There is an old adage that goes way back in time and that has been used by political leaders of all stripes. That adage is, ‘never waste a good crisis.’

The basic premise is that in times of crisis the public’s attention is almost totally focused on the crisis at hand, and a government in power can often push through legislation that would normally get much more scrutiny and public attention/outcry, were it not for the singular focus on the given crisis. War is a good example of this.

Our current crisis is, of course, COVID-19. Our provincial government under Premier Doug Ford has made good use of this technique in 2020, largely through omnibus bills where legislation is hidden, often under the guise of dealing with the pandemic.

The passing of bills like Bill 197, greatly weakens the Environmental Assessment Act with deregulation that reflects neither the values nor long-term interests of Ontarians. Even the way it was enacted is under scrutiny because its passing did not comply with current notice/comment requirements under the Ontario Environmental Bill of Rights.

As well, Bill 229 severely curtails the role of conservation authorities threatening Ontario wetlands, woodlands and farmlands. This has great potential to benefit corporations, executives and cronies.

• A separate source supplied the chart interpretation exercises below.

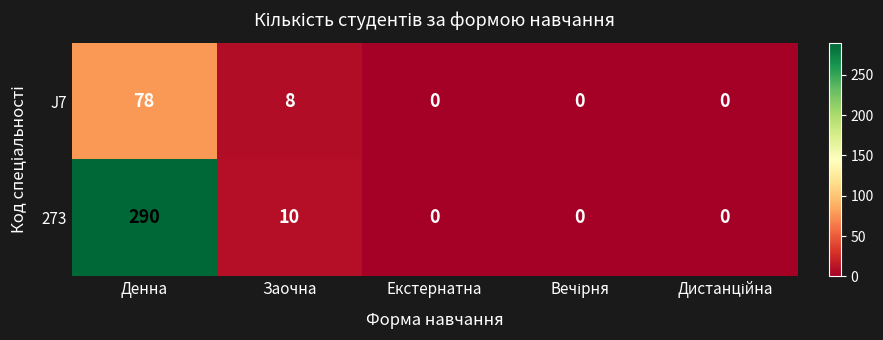

List the series in order of their peak value, lowest first.

J7, 273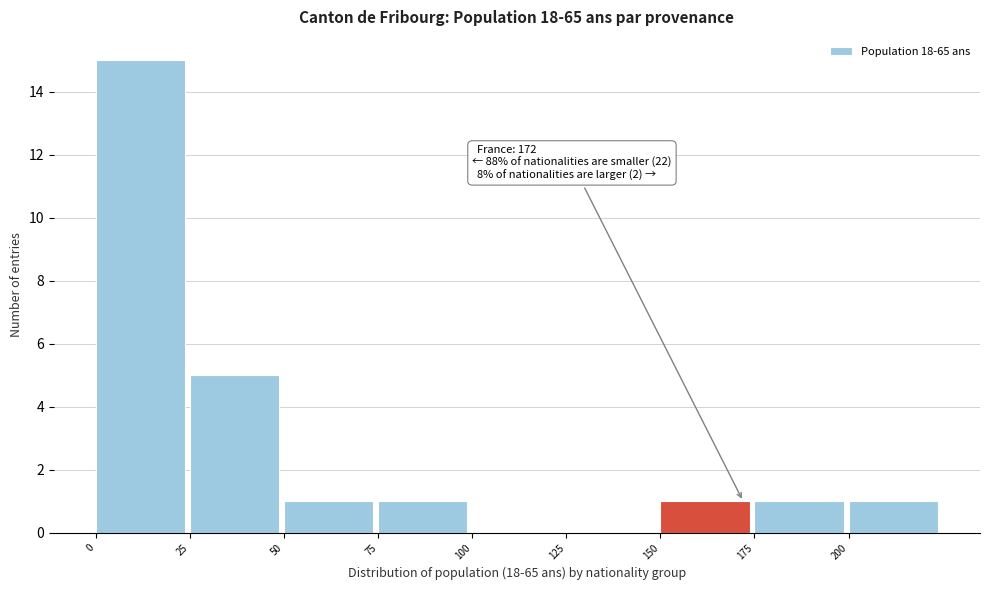

Over which range of the x-axis is the bar tallest?

0 to 25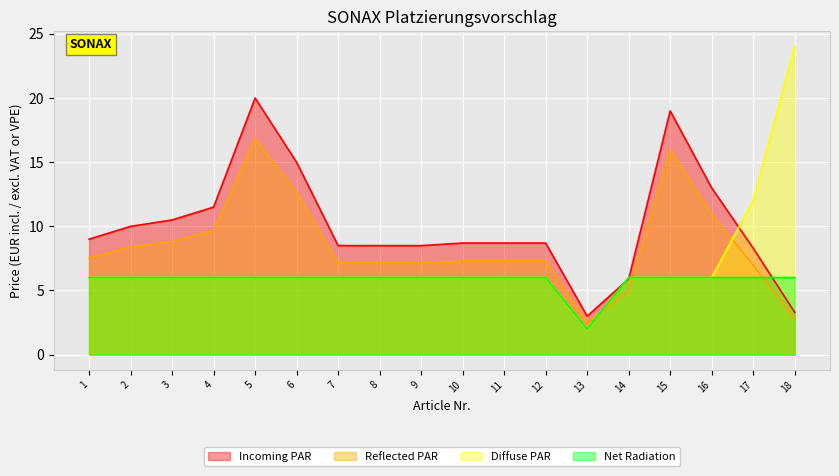

Rank the series by their average value, from lowest to highest.

Net Radiation, Diffuse PAR, Reflected PAR, Incoming PAR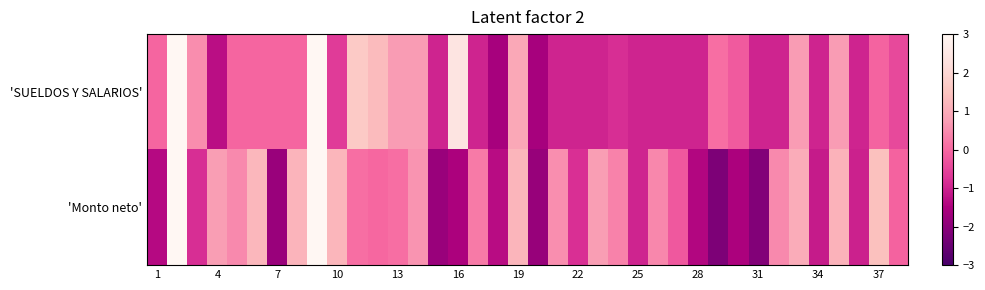

What is the greatest value displayed?

6.4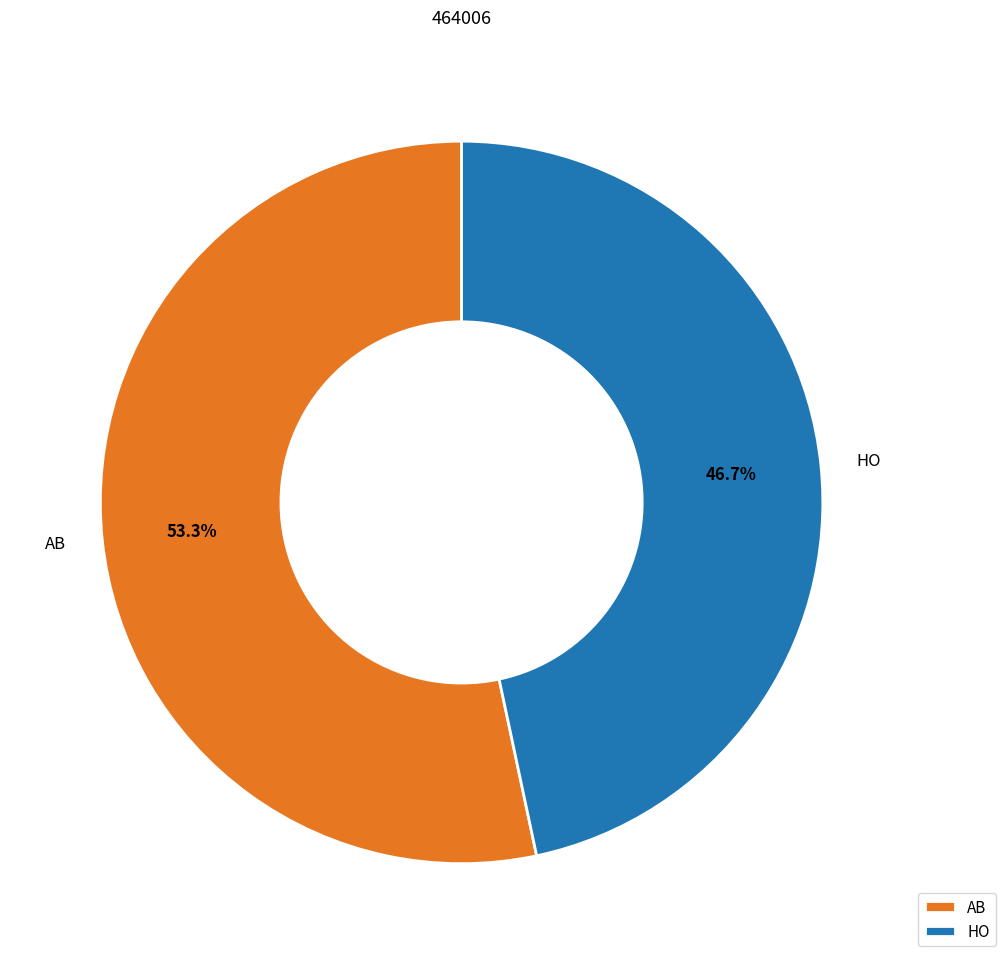

Is there a majority slice in this chart?

Yes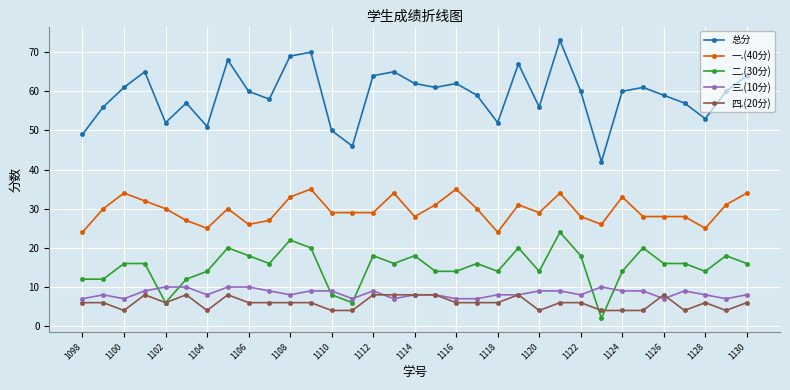

What is the lowest value of the 三.(10分) series?

7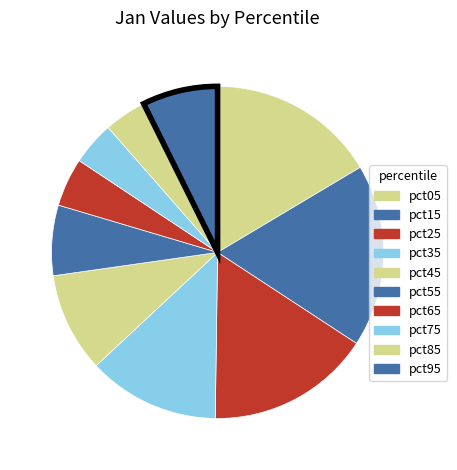

What is the change in value from pct35 to pct95?

-0.9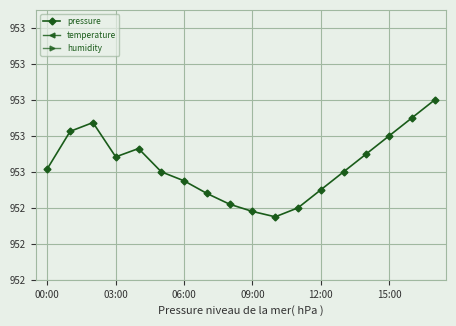

At which category does humidity reach its first local peak?

12:00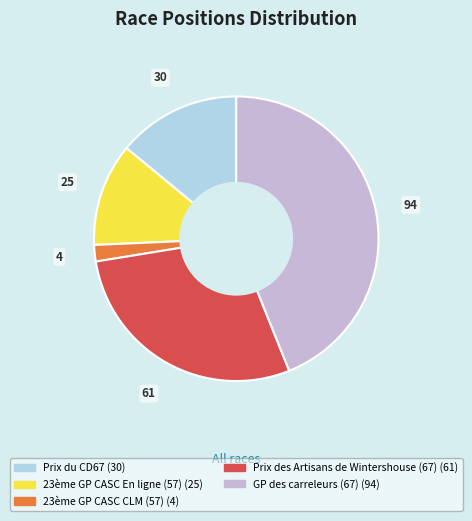

How many segments does this pie chart have?

5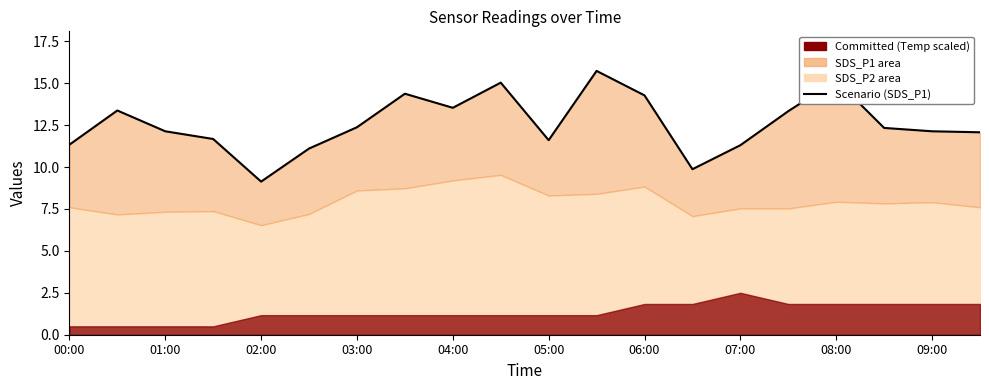

What is the difference between the maximum and minimum values?

6.6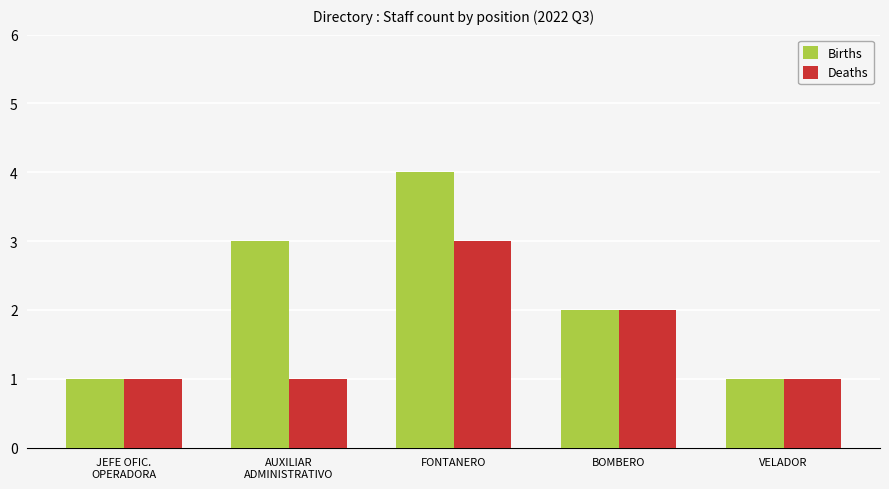

At which category is the sum across all series the highest?

FONTANERO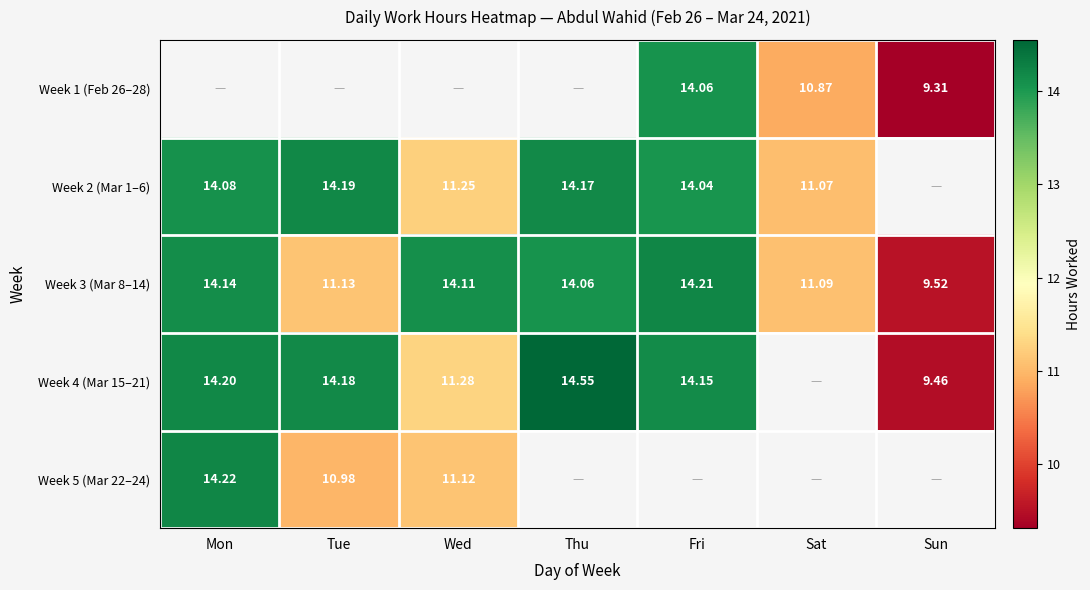

Is the value of Week 2 (Mar 1–6) at Mon greater than the value of Week 3 (Mar 8–14) at Sat?

Yes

The Ford government has also banned the use of ranked balloting by municipalities in elections, should they choose to do so.

Most recently, Bill 218 was forced through the legislature at lightning speed, and was made retroactive to March 17, 2020 making it virtually impossible for residents and families to prove “gross neglect” that has occurred and that may continue to occur in our long-term care and retirement homes.

These for-profit corporations such as Revera, will not be held accountable and responsible for the injustice suffered and the lives lost by our seniors. Only 15 of 58 people were allowed last week to express their concerns before the standing committee of the Ontario Legislature.

In short, I am one constituent who does not feel well represented by our premier or by MPP Laurie Scott. That is, after all, their job.

As constituents, we should consider contacting Scott and asking her some serious questions.